→ Work required
From the items below, pick out every line that contains the word "than" and copy each of those lines.

(Stored data)
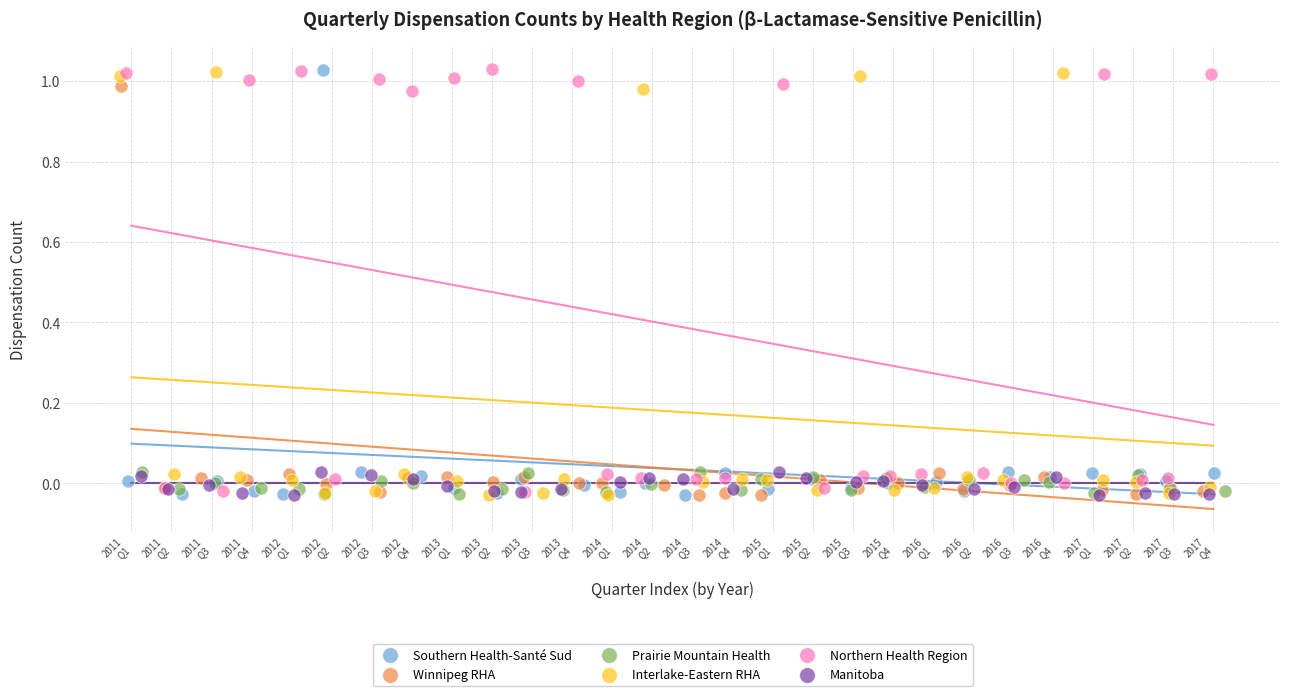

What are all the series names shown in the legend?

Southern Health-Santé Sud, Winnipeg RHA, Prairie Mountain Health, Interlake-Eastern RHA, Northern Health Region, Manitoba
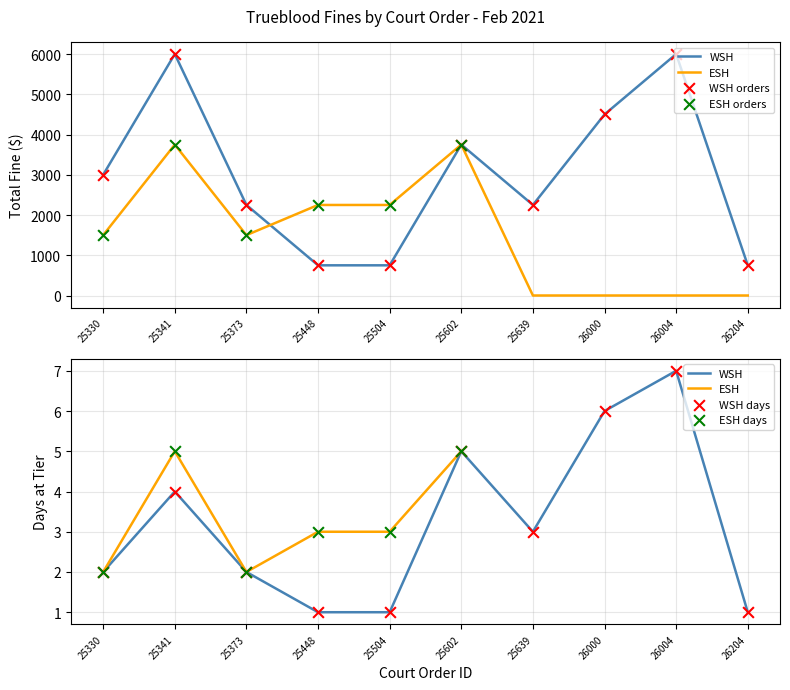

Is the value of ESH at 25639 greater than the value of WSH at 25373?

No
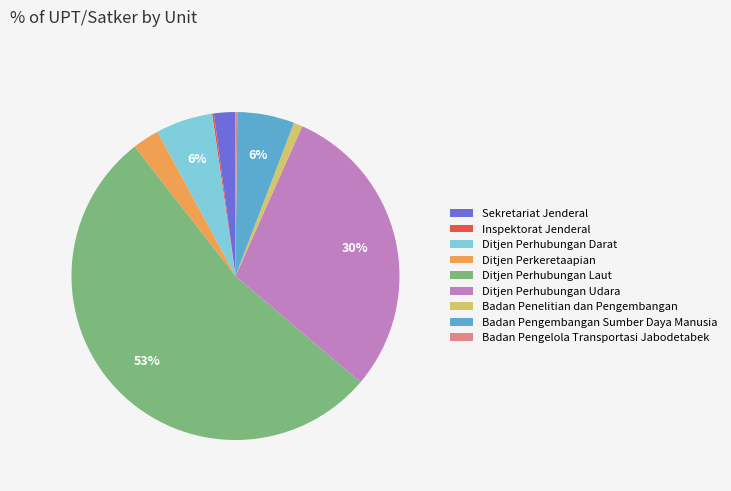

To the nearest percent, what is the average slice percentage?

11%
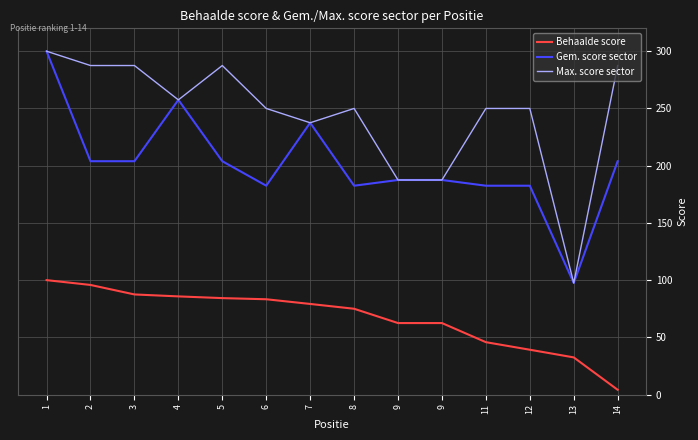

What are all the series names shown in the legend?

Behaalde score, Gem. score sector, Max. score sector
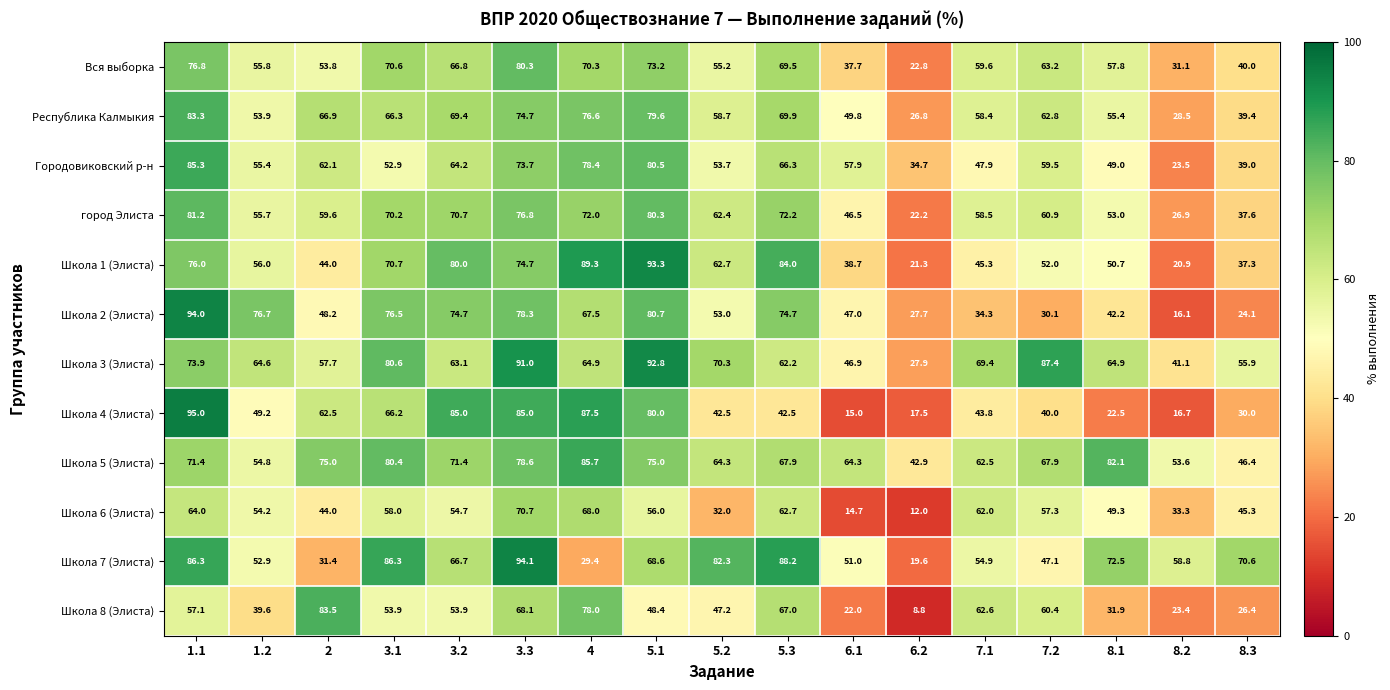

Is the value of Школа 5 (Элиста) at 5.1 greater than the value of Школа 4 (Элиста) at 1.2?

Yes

→ Answer to this exercise
Is the value of ESH at 25639 greater than the value of WSH at 25373?
Is the value of Школа 5 (Элиста) at 5.1 greater than the value of Школа 4 (Элиста) at 1.2?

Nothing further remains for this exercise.